I tempi cambiano, e con loro usi e costumi. Il torneo di Wimbledon, il tempio del tennis, si è sempre contraddistinto per la dogmatica rigidità delle sue tradizioni. Fu uno shock culturale l’introduzione del tetto sul campo centrale, inaugurato il 17 maggio 2009; lo fu ancora di più l’edizione mancata del 2020 a causa del Covid-19.

Adesso un’altra novità si abbatte sul torneo più antico della storia: da quest’anno infatti i match di doppio si giocheranno al meglio dei tre set. In quest’ottica i Championships si accodano agli altri tre grandi Major che adottano questa politica ormai da tempo. “Abbiamo preso questa decisione dopo una vasta serie di consultazioni, il cambiamento porterà il torneo di Wimbledon in linea con gli altri Slamsi legge in un comunicato dell’All England Club. In questo modo ci saranno anche maggiori certezze nella programmazione degli incontri. Speriamo anche che in questo modo più giocatori possano essere incoraggiati a iscriversi al doppio”.

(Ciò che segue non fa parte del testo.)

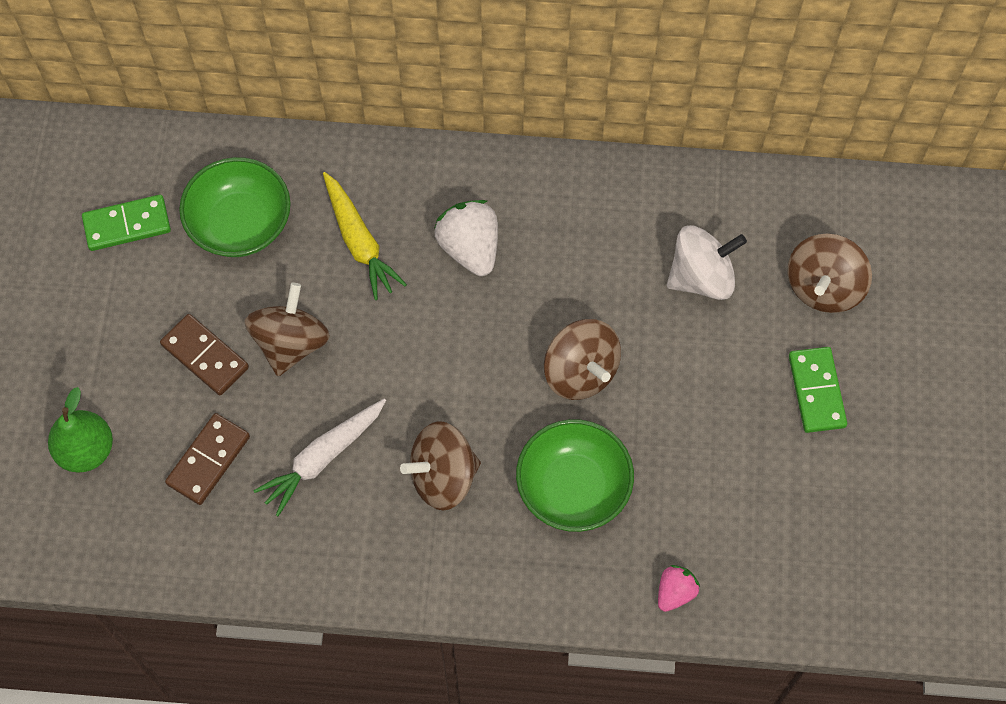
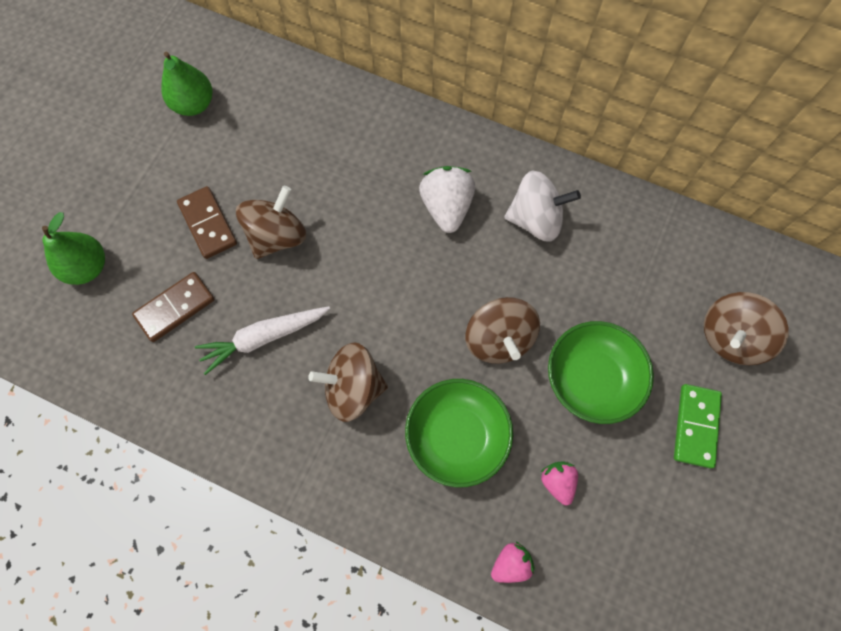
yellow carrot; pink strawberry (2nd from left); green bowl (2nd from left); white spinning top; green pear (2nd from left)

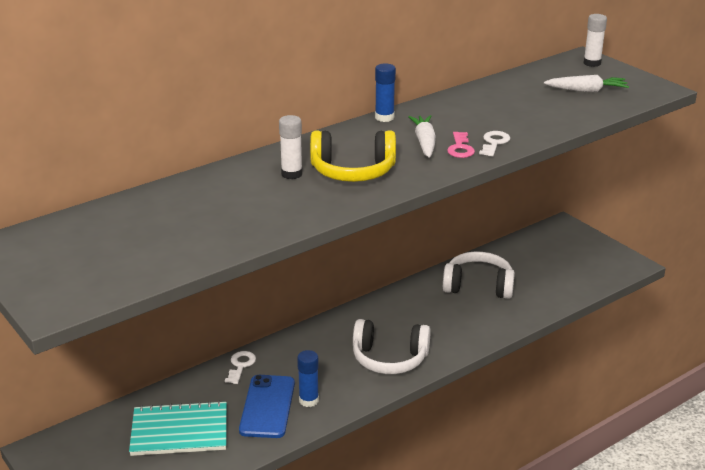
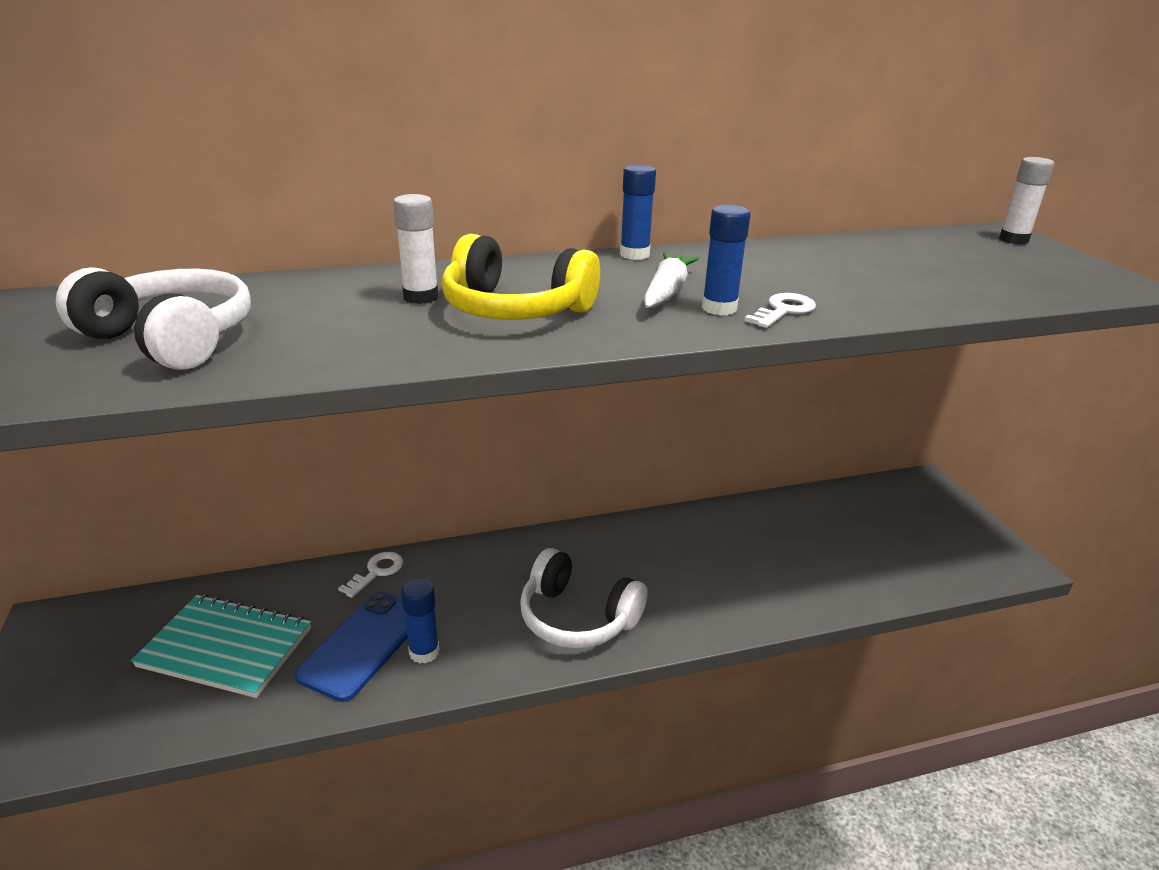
white carrot (2nd from left in the first image); white headphones (1st from left); blue glue stick (3rd from left)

Tra i fautori di questa svolta l’australiano Nick Kyrgios, che lo scorso anno dovette abbandonare le velleità di doppio per concentrarsi esclusivamente sul singolare dove arrivò fino alla finale poi persa contro Djokovic. Giova ricordare che la finale dello scorso anno di doppio tra gli australiani Matthew Ebden e Max Purcell e i croati Nikola Mektic e Mate Pavic durò oltre quattro ore; anche da lì la decisione degli organizzatori di cambiare.